Systems of Equations in Three Variables

In mathematics, simultaneous equations are a set of equations containing multiple variables. This set is often referred to as a system of equations. A solution to a system of equations is a particular specification of the values of all variables that simultaneously satisfies all of the equations. Graphically, the solution is where the functions intersect.

In a system of equations in three variables, you can have one or more equations, each of which may contain one or more of the three variables, usually x, y, and z. The introduction of the variable z means that the graphed functions now represent planes, rather than lines. 

A Simple Example

This is a set of linear equations, also known as a linear system of equations, in three variables:

$\left\{\begin{matrix} 3x+2y-z=6\\ -2x+2y+z=3\\ x+y+z=4\\ \end{matrix}\right.$

The solution to this system of equations is:

 $\left\{\begin{matrix} x=1\\ y=2\\ z=1\\ \end{matrix}\right.$

Plug in these values to each of the equations to see that the solution satisfies all three of the equations.

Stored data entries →
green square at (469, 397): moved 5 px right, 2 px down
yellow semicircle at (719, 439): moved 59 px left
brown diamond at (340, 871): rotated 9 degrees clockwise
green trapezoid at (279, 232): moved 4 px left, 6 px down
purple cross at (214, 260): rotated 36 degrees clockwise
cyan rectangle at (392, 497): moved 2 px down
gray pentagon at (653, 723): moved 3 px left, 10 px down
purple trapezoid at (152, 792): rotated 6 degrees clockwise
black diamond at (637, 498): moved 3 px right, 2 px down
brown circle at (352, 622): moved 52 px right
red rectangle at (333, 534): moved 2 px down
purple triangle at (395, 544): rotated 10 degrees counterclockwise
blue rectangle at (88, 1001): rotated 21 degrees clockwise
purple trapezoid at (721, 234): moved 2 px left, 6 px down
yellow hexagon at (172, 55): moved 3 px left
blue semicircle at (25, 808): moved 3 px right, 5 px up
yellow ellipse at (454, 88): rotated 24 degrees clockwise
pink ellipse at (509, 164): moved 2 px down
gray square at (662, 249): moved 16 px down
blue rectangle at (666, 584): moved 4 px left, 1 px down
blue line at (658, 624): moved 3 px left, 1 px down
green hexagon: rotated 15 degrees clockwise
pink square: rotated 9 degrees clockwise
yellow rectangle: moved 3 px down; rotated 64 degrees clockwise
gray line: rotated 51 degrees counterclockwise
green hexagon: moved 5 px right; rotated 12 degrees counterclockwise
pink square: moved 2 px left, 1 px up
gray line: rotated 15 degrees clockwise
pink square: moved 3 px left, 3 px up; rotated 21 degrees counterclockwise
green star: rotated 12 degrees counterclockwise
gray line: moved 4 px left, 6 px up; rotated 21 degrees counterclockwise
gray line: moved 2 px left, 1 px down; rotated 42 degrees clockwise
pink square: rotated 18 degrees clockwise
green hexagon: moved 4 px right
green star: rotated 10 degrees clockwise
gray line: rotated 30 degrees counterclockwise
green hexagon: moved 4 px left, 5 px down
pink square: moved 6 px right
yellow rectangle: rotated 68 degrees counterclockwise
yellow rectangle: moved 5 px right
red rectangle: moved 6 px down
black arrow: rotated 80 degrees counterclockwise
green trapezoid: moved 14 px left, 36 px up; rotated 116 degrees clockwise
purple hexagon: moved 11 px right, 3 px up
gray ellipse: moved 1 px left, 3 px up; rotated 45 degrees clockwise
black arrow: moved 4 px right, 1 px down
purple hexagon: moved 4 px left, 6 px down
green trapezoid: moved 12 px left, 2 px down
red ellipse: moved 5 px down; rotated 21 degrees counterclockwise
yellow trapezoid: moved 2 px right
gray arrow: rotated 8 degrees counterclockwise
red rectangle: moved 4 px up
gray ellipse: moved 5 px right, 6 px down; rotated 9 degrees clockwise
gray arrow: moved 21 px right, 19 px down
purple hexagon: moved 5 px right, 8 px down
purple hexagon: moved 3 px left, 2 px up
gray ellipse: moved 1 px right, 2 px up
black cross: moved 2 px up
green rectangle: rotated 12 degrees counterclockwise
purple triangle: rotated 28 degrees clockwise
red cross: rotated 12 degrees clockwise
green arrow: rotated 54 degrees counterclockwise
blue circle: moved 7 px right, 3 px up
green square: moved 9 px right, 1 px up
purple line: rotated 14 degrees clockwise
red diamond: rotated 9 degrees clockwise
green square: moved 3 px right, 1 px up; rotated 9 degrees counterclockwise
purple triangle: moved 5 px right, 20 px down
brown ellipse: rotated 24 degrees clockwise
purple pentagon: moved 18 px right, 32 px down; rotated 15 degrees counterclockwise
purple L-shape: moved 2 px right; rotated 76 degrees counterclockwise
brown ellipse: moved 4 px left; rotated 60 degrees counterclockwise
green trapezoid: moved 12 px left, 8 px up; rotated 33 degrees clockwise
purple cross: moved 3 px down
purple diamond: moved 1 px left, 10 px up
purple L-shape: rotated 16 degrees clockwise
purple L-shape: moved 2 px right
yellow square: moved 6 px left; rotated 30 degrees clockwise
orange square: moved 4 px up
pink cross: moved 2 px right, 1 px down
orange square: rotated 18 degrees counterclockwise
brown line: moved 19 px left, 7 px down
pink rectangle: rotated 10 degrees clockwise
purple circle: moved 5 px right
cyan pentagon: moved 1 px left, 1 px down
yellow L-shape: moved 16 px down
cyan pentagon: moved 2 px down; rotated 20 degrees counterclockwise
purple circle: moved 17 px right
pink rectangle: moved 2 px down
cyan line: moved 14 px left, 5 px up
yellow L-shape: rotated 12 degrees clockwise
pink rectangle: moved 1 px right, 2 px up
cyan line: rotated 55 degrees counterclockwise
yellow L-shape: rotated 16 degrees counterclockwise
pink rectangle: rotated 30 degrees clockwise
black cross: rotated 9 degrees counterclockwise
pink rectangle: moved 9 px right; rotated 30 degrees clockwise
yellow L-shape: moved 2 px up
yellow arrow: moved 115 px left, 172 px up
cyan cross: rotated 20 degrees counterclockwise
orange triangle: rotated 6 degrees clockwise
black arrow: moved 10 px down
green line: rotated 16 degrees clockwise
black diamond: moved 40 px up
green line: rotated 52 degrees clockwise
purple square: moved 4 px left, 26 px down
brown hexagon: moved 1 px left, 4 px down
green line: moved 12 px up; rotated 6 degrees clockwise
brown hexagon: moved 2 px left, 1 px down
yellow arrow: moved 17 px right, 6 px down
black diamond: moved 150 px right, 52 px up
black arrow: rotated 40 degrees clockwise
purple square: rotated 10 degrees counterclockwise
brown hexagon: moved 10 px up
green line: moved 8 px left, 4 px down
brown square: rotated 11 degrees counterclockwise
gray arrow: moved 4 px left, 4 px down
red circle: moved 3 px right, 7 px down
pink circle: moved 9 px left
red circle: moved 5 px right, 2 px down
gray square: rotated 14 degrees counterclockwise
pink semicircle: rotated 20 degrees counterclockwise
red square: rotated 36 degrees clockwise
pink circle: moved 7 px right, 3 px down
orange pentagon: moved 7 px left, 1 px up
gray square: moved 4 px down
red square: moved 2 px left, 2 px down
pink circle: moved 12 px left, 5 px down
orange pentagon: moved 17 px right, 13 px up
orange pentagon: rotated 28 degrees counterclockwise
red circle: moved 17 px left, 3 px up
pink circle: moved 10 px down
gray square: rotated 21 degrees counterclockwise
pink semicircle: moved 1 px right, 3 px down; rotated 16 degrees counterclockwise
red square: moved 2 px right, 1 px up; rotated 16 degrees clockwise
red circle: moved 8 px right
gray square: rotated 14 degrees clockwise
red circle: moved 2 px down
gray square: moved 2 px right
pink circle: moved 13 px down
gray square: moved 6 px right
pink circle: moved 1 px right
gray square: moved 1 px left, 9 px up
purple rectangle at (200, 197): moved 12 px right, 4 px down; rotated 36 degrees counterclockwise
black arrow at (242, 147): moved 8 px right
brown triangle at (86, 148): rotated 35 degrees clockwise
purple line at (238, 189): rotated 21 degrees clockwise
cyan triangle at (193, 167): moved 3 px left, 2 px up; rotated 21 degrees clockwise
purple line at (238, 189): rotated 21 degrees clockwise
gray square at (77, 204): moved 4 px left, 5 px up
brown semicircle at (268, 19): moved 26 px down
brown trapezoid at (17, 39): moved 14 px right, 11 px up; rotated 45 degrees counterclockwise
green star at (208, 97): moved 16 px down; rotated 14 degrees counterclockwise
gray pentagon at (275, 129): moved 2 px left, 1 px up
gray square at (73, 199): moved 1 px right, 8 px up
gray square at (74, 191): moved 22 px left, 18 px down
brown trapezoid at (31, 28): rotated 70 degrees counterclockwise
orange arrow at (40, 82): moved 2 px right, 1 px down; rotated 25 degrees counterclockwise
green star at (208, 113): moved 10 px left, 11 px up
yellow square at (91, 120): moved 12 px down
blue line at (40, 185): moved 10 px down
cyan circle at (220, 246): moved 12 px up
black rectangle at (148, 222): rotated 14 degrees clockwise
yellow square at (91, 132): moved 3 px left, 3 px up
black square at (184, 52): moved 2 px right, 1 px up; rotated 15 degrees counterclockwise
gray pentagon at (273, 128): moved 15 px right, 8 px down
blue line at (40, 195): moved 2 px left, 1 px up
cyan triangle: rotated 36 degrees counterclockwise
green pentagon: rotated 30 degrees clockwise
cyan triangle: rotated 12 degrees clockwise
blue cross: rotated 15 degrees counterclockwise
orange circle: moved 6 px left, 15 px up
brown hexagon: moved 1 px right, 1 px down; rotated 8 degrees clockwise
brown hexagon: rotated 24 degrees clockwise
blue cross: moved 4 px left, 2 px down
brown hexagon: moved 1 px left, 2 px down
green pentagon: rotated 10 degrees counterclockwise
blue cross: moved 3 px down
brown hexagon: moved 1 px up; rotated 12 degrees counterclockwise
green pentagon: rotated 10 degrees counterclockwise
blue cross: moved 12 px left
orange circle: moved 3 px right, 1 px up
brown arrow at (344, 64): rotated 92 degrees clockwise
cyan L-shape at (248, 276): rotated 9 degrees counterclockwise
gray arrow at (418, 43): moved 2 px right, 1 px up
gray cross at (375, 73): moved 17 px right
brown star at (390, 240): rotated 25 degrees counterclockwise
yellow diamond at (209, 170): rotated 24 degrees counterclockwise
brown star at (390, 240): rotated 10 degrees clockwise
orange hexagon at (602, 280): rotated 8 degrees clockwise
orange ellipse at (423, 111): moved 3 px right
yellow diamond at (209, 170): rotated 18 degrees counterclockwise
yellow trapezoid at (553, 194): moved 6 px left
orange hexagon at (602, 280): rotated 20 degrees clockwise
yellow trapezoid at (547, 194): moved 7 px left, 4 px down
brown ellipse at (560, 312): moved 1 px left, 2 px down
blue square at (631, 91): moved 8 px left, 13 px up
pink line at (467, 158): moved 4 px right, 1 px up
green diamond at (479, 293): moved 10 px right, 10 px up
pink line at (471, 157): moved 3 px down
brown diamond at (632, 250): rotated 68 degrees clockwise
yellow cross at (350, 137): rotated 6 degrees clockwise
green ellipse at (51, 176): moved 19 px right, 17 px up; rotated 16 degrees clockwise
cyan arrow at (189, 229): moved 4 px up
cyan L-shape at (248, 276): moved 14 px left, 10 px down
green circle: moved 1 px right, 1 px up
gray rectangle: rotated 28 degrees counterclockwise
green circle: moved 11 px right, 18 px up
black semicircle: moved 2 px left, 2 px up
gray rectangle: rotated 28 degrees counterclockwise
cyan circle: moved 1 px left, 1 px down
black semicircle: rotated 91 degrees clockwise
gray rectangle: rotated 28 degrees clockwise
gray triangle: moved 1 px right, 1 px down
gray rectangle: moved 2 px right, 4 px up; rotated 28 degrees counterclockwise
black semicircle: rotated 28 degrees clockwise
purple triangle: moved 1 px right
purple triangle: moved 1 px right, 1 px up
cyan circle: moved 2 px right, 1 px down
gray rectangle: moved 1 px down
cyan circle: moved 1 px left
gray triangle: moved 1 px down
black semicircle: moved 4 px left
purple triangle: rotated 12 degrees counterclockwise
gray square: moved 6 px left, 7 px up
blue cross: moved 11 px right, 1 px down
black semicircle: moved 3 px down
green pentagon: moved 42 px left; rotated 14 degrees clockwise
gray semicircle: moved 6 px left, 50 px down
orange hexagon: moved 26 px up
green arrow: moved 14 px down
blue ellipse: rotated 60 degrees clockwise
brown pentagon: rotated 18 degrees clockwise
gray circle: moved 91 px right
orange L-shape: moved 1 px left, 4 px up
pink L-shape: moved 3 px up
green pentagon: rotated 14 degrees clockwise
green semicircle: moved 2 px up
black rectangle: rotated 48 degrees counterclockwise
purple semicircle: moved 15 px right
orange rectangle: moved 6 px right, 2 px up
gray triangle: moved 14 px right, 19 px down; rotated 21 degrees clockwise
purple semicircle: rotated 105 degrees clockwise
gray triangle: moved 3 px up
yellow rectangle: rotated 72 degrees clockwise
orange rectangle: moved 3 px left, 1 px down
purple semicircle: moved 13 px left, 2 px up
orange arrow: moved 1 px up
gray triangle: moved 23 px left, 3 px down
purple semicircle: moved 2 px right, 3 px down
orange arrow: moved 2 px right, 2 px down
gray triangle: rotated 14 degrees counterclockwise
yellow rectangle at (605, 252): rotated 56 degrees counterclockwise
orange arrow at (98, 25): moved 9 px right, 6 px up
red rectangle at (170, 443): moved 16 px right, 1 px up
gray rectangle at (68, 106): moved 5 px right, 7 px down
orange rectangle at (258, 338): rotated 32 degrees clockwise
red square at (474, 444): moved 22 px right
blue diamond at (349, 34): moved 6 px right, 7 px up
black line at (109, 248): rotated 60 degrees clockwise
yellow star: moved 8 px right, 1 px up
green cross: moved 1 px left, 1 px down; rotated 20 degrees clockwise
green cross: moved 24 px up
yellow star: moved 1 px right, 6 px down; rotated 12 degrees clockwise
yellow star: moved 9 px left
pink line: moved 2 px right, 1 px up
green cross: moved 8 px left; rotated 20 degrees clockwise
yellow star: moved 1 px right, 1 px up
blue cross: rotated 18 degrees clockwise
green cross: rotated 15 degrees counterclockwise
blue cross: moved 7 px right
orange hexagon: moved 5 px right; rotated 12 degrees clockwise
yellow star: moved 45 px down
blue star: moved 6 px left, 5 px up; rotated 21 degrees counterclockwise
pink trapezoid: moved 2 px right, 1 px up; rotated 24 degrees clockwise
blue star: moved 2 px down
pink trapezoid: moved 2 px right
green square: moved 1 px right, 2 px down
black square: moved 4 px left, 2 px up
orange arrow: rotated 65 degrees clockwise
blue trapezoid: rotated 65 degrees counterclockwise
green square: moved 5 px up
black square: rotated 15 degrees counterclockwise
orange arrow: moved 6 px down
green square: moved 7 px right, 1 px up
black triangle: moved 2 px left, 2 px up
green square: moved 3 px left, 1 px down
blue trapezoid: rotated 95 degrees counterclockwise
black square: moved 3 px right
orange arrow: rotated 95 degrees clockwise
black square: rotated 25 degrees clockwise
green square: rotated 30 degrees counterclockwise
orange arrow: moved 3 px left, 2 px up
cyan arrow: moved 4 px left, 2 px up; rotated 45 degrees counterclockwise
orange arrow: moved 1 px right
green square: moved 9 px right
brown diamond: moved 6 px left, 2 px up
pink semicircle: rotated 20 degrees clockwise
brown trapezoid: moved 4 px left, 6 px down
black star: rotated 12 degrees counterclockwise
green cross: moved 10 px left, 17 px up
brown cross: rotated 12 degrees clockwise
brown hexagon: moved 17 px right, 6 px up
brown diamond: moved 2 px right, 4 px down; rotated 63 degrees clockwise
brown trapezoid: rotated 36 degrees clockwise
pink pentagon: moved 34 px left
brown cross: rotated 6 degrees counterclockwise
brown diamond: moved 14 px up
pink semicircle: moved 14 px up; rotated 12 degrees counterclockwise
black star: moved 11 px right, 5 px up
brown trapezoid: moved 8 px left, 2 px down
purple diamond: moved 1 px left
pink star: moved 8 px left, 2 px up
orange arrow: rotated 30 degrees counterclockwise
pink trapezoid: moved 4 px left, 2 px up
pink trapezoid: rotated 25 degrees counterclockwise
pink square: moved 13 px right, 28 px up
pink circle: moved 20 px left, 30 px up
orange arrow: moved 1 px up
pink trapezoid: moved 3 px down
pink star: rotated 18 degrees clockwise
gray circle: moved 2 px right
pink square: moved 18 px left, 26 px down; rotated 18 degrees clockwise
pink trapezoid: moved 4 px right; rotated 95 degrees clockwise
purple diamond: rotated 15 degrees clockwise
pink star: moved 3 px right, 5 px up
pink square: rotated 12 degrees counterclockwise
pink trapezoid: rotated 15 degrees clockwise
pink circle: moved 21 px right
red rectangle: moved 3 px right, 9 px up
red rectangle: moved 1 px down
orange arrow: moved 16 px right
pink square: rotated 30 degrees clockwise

Task requirements →
Print the part of the page on systems of equations in three variables starting at "A Simple Example" and ending at "three of the equations.", word for word.

Exercise result →
A Simple Example

This is a set of linear equations, also known as a linear system of equations, in three variables:

$\left\{\begin{matrix} 3x+2y-z=6\\ -2x+2y+z=3\\ x+y+z=4\\ \end{matrix}\right.$

The solution to this system of equations is:

 $\left\{\begin{matrix} x=1\\ y=2\\ z=1\\ \end{matrix}\right.$

Plug in these values to each of the equations to see that the solution satisfies all three of the equations.